In the following sketch, the Calibration Value for each pump is grouped into an array called “multiplier” as it is to be multiplied by an additional value supplied by the Blynk app. This other value is the amount of milliliters I want a specific pump to produce. The way I wanted it was for this value to be a float so precise dosages could be achieved. The level of precision is setup in the app when you determine the value of each step of the Step Widget. For my larger project, 0.25ml increments are more than precise enough, but I can see how more precision may be desired so perhaps 0.1 per step, or even 0.01 per step? Just be mindful that when dialing up larger doses, it will take a considerable amount of time to increment or decrement through all of the steps. I suppose it’s a minor trade off!

To select a pump, another Step Widget is used, obviously with the step size being whole numbers, step = 1.0. This is an int BTW.

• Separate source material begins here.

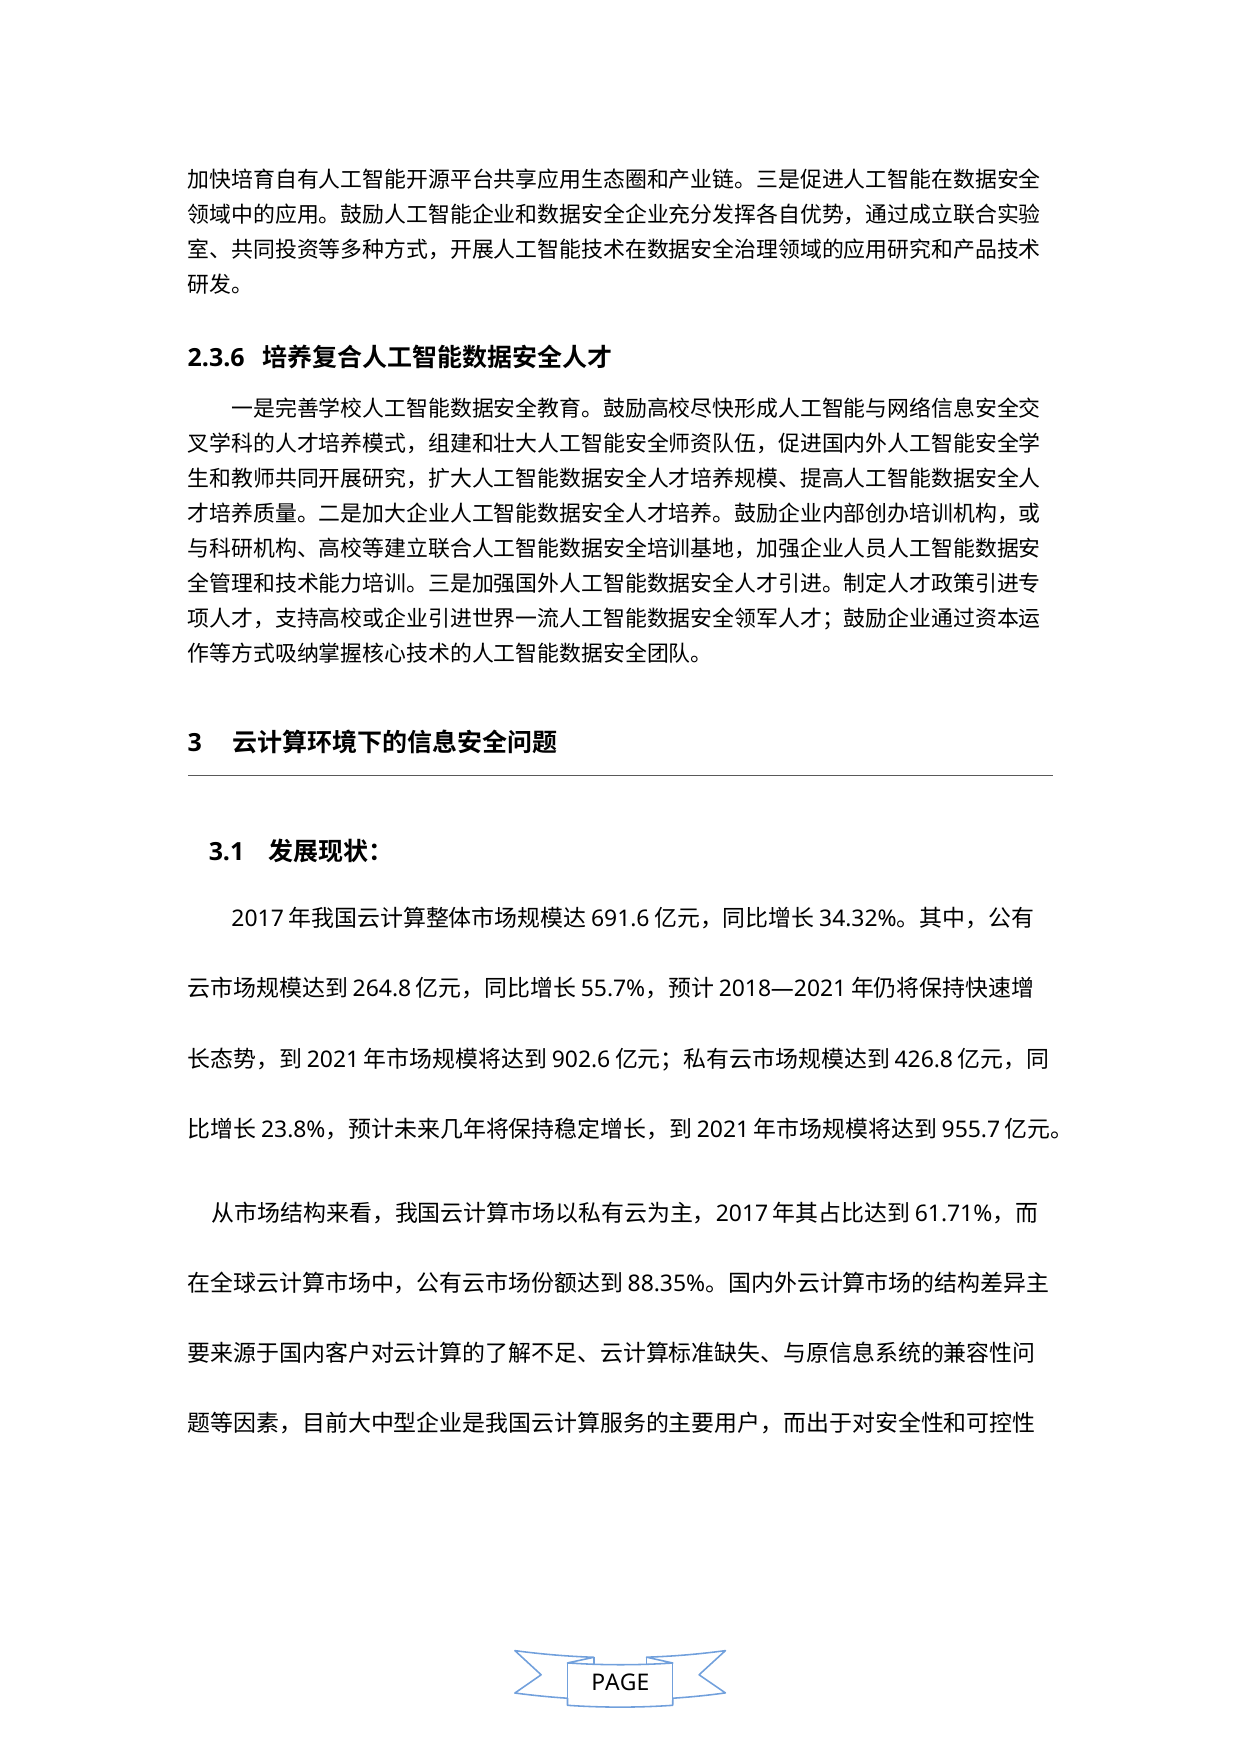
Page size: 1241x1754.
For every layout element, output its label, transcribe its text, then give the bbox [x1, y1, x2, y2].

As it goes, I increment to the pump I want the values to apply to in the first Step Widget, I then in the second Step Widget increment to the amount of ml I want pumped, and once I’m happy with both, I tick the Button Widget and at the next iterance of the function in the Simple Timer, the motor spins (and pump produces). I know that once I deploy the project, I will need to recalibrate each pump, and likely by that time I would have already wrote or located the code needed to handle it with Blynk, but the viscosity of the fluid that will be assigned to each pump will DEFINITELY be very influential when determining the actual Calibration Value, at least we now have the code to adjust accordingly.

The sketch;

/*
eightPumps
*/
#include <SPI.h>                      //Used by Blynk
#include <Ethernet.h>                 //Used by Blynk
#include <BlynkSimpleEthernet.h>      //Used by Blynk
#include <SimpleTimer.h>
char auth[] = "PasteYourAuthCodeBetweenQuotes";       //Paste code that app emailed you between "quotes"

SimpleTimer timer;
WidgetTerminal terminal(V3);

int pumpPin[8] = { 2, 3, 4, 5, 6, 7, 8, 9 };         //Digital pins used
uint32_t multiplier[8] =  { 858, 827, 872, 865, 887, 895, 913, 843 }; //ms per ml
uint32_t startPump = 0;
uint32_t runCount;
float DOSEml;           //V1 Step Widget (0.25 per step, send step/NO, loop values ON)
int button = 0;         //V2 Button Widget set to Switch
bool pumpRunning = false;
int x;     

BLYNK_WRITE(V0) {                 // Choose Pump
  x = param.asInt() - 1; 
}
BLYNK_WRITE(V1) {                 // Adjust Dosage
  DOSEml = param.asFloat();
}
BLYNK_WRITE(V2) {                 // Activate Chosen Pump
  button = param.asInt();
}

void checkPump()
{

  if (button == 1 && pumpRunning == false)   
  {
    Blynk.virtualWrite(V0, 0);
    Blynk.virtualWrite(V1, 0);
    Blynk.virtualWrite(V2, 0);
    pumpRunning = true; 
    digitalWrite(pumpPin[x], HIGH); 
    startPump = millis();           
    runCount = DOSEml * multiplier[x];
    terminal.println("Dosing from Pump:");
    terminal.println(x + 1);
    terminal.println("Milliliters:");
    terminal.println(DOSEml);
    terminal.flush();
  } 
  
  if (millis() - startPump > runCount)
  {
    digitalWrite(pumpPin[x], LOW);
    pumpRunning = false;
    button = 0;
  }
  
}

void setup()
{
  Serial.begin(9600);
  Blynk.begin(auth);
  while (Blynk.connect() == false) {}
  timer.setInterval(1500L, checkPump);
  for (int p = 0; p <= 7; p++) 
  {
    pinMode(pumpPin[p], OUTPUT);
  }
  Blynk.virtualWrite(V0, 0);
  Blynk.virtualWrite(V1, 0);
  Blynk.virtualWrite(V2, 0);
}

void loop()
{
  Blynk.run();
  timer.run();
}
3 Likes

I was inspired by your sketch to make mine and it worked. Works with manual control by Blynk. How would it look if I wanted to insert a timer? Only if the button is ON and the time is on the timer does the pump release.